I have a TiVo Edge that recently started displaying some odd behaviors. Specifically the Edge for some reason will not display any recordings under My Shows even though they are listed there. I just get a blue spinning circle once i select a show and nothing ever appears. Also, I am unable to stream any shows via the TiVo App. I keep getting a MiddleMind error in the TiVo App. 

If I restart the Edge it will work again for awhile but it always seems to crap out again. Sometimes it fails again within minutes other times it might take days for the Edge to stop working correctly. I have contacted TiVo support. We did some basic trouble shooting but everything seems to work correctly from they can tell and from what I can see. Additionally, they say they are working on the problem but I have not seen any progress and its been about a month now. 

I am using the Edge to record OTA. It has worked well enough but I hate not having 4 tuners like the Bolt it replaced. I recently pulled out my old Roamio OTA and have debated seeing if I can get that hooked back up.
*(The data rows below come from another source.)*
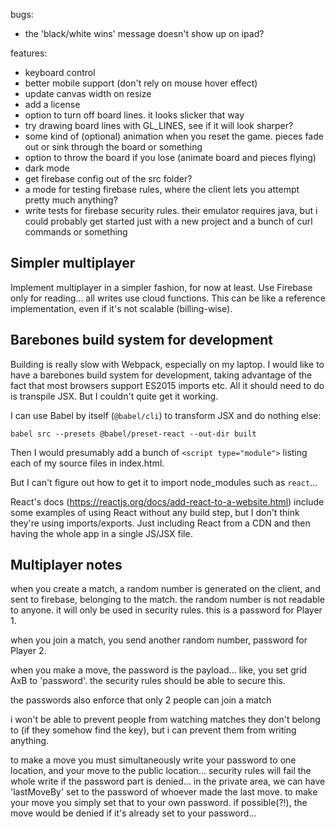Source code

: bugs:
* the 'black/white wins' message doesn't show up on ipad?

features:
* keyboard control
* better mobile support (don't rely on mouse hover effect)
* update canvas width on resize
* add a license
* option to turn off board lines. it looks slicker that way
* try drawing board lines with GL_LINES, see if it will look sharper?
* some kind of (optional) animation when you reset the game. pieces fade out or sink through the board or something
* option to throw the board if you lose (animate board and pieces flying)
* dark mode
* get firebase config out of the src folder?
* a mode for testing firebase rules, where the client lets you attempt pretty much anything?
* write tests for firebase security rules. their emulator requires java, but i could probably get started just with a new project and a bunch of curl commands or something

## Simpler multiplayer
Implement multiplayer in a simpler fashion, for now at least. Use Firebase only for reading... all writes use cloud functions. This can be like a reference implementation, even if it's not scalable (billing-wise).

## Barebones build system for development
Building is really slow with Webpack, especially on my laptop. I would like to have a barebones build system for development, taking advantage of the fact that most browsers support ES2015 imports etc. All it should need to do is transpile JSX. But I couldn't quite get it working.

I can use Babel by itself (`@babel/cli`) to transform JSX and do nothing else:

`babel src --presets @babel/preset-react --out-dir built`

Then I would presumably add a bunch of `<script type="module">` listing each of my source files in index.html.

But I can't figure out how to get it to import node_modules such as `react`...

React's docs (https://reactjs.org/docs/add-react-to-a-website.html) include some examples of using React without any build step, but I don't think they're using imports/exports. Just including React from a CDN and then having the whole app in a single JS/JSX file.

## Multiplayer notes
when you create a match, a random number is generated on the client,
and sent to firebase, belonging to the match.
the random number is not readable to anyone. it will only be used in security rules.
this is a password for Player 1.

when you join a match, you send another random number, password for Player 2.

when you make a move, the password is the payload...
like, you set grid AxB to 'password'.
the security rules should be able to secure this.

the passwords also enforce that only 2 people can join a match

i won't be able to prevent people from watching matches they don't belong to
(if they somehow find the key), but i can prevent them from writing anything.


to make a move
you must simultaneously write your password to one location, and your
move to the public location...
security rules will fail the whole write if the password part is denied...
in the private area, we can have 'lastMoveBy' set to the password
of whoever made the last move.
to make your move you simply set that to your own password.
if possible(?!), the move would be denied if it's already set to your password...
Anyone else experiencing Edge issues like this? Ideas on what I can do?

Thanks!


----------



## Jim Frank (Jul 23, 2019)

The TIVO Edge has 6 tuners


----------



## JoeKustra (Dec 7, 2012)

Jim Frank said:


> The TIVO Edge has 6 tuners


OTA Edge TCDD6F500 has two tuners.

Knowledge: TiVo Service Number and Model Number Table


----------



## Terrestrial (Jan 22, 2016)

yabapmat said:


> Hello,
> 
> Anyone else experiencing Edge issues like this? Ideas on what I can do?
> 
> Thanks!


I have the Edge OTA and do not have any issues.
Possible causes are Power Supply, Overheating, hard drive going bad, router placed to close to the Edge, try a factory reset.


----------



## atlpgmr (Apr 26, 2011)

Terrestrial said:


> I have the Edge OTA and do not have any issues.
> Possible causes are Power Supply, Overheating, hard drive going bad, router placed to close to the Edge, try a factory reset.


I'm having the same issue.
I have to re-boot my Edge to watch recorded shows.
I also constantly get the middleminderror on my ipad.
This is the worst Tivo I've ever owned. Tivo should be ashamed!


----------



## JoeKustra (Dec 7, 2012)

atlpgmr said:


> I also constantly get the middleminderror on my ipad.
> This is the worst Tivo I've ever owned. Tivo should be ashamed!


Xperi indicates the middlemind error has been fix and being deployed: Known Issues (tivo.com)


----------